Collected data
::::

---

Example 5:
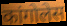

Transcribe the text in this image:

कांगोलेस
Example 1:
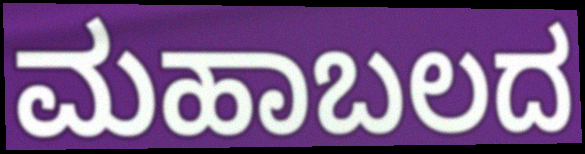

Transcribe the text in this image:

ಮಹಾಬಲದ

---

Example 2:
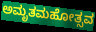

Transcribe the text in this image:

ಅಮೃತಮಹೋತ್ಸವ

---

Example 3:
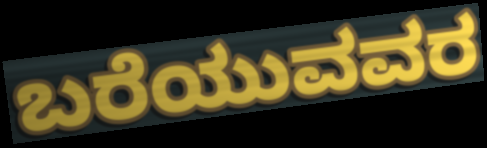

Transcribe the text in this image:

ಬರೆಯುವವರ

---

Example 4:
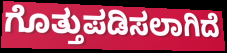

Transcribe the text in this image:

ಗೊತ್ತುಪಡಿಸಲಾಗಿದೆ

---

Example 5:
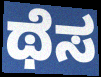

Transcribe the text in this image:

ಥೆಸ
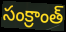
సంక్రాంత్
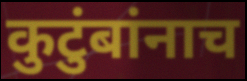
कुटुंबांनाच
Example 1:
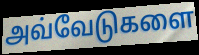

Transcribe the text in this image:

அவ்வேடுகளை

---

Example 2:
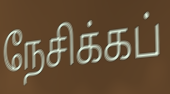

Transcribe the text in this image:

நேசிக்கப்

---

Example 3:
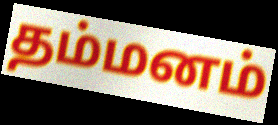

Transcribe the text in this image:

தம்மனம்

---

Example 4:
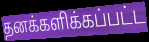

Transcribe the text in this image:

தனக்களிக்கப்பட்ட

::::

#### YOUR OBJECTIVE:
From the first line to the last, write out the data exactly, omitting any pictures.

#### TASK RESULT:
---

Example 5:

Transcribe the text in this image:

कांगोलेस
Example 1:

Transcribe the text in this image:

ಮಹಾಬಲದ

---

Example 2:

Transcribe the text in this image:

ಅಮೃತಮಹೋತ್ಸವ

---

Example 3:

Transcribe the text in this image:

ಬರೆಯುವವರ

---

Example 4:

Transcribe the text in this image:

ಗೊತ್ತುಪಡಿಸಲಾಗಿದೆ

---

Example 5:

Transcribe the text in this image:

ಥೆಸ
సంక్రాంత్
कुटुंबांनाच
Example 1:

Transcribe the text in this image:

அவ்வேடுகளை

---

Example 2:

Transcribe the text in this image:

நேசிக்கப்

---

Example 3:

Transcribe the text in this image:

தம்மனம்

---

Example 4:

Transcribe the text in this image:

தனக்களிக்கப்பட்ட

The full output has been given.